If you're interested, and can commit to doing the short write-up and review, then please email me at josh @ tegutalk.com
Include your mailing address and which food you'd like to try out.

Thanks!


----------



## TeguBuzz (Jun 20, 2013)

Never used any of those products, but I have been using Mazuri TC for the longest time. Great addition to my iguana and torts' diets.


----------



## Josh (Jun 20, 2013)

Still have some more stuff to give away. Email me, folks!


----------



## Josh (Aug 7, 2013)

Anyone still interested?


----------



## chitodadon (Aug 7, 2013)

Will try insectivore gel and carnivorus gel

from Samsung Galaxy S3


----------



## Josh (Aug 7, 2013)

Great! Send me an email


----------



## chitodadon (Aug 7, 2013)

Josh said:


> Great! Send me an email



[email protected]

from Samsung Galaxy S3


----------



## laurarfl (Aug 7, 2013)

Send me a PM and let me know where to post reviews. @Josh


----------



## jtrux (Aug 15, 2013)

Did you find enough testers?


----------



## Josh (Aug 15, 2013)

Still looking for more! Send me your address josh @ tegu talk .com


----------



## theDregs (Aug 20, 2013)

Josh said:


> Still looking for more! Send me your address josh @ tegu talk .com


I sent you an email. Well, 2 actually. Because I forgot to put my address in the first.


----------



## chitodadon (Aug 26, 2013)

I got it josh but now question isnhow do I make it

from Samsung Galaxy S3


----------



## Jeremyxb12 (Aug 26, 2013)

I will try some if any is left


----------



## Josh (Aug 27, 2013)

chitodadon said:


> I got it josh but now question isnhow do I make it



Check out the links in my original post. They have feeding directions.

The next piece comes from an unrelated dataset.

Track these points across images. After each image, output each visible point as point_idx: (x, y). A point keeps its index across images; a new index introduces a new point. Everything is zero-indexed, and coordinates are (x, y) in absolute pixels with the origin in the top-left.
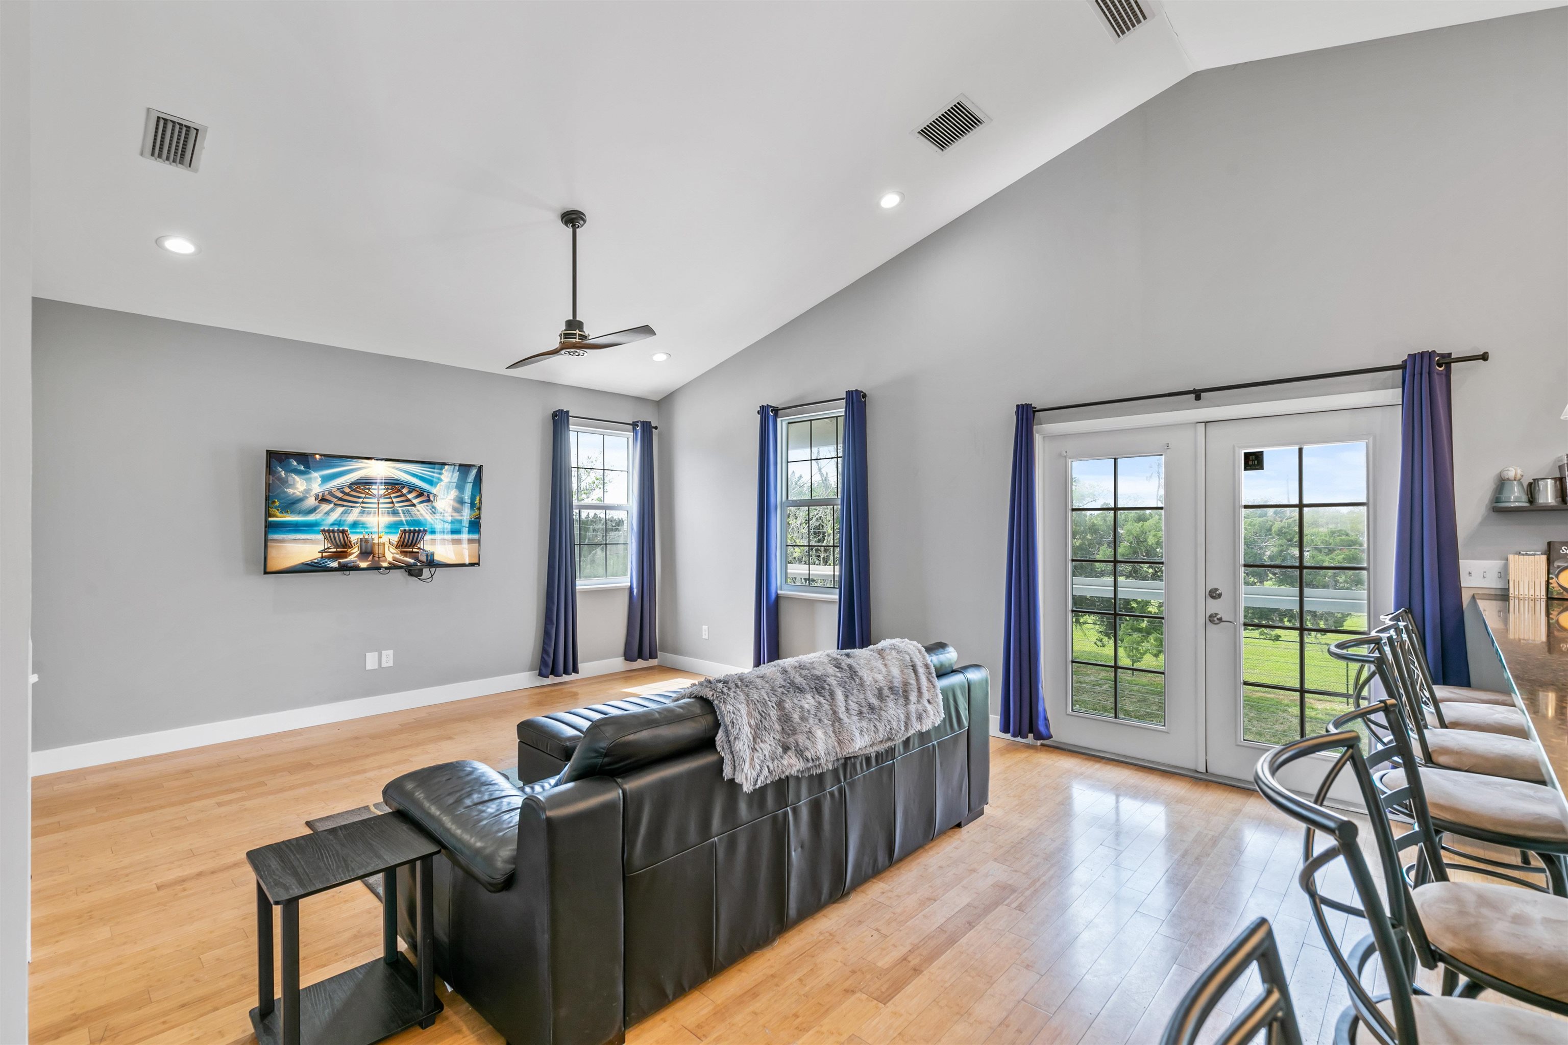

There is a limited amount left. I'll be sending more out in a week or so. You'll need to email me your address if you're interested.


----------



## chitodadon (Aug 27, 2013)

So far he doesn't want to eat the amphibian carnivores one

from Samsung Galaxy S3


----------



## Josh (Aug 27, 2013)

Maybe try mixing it up with some stuff he does like. That's usually how I introduce new foods


----------



## chitodadon (Aug 27, 2013)

Yea I will 

from Samsung Galaxy S3


----------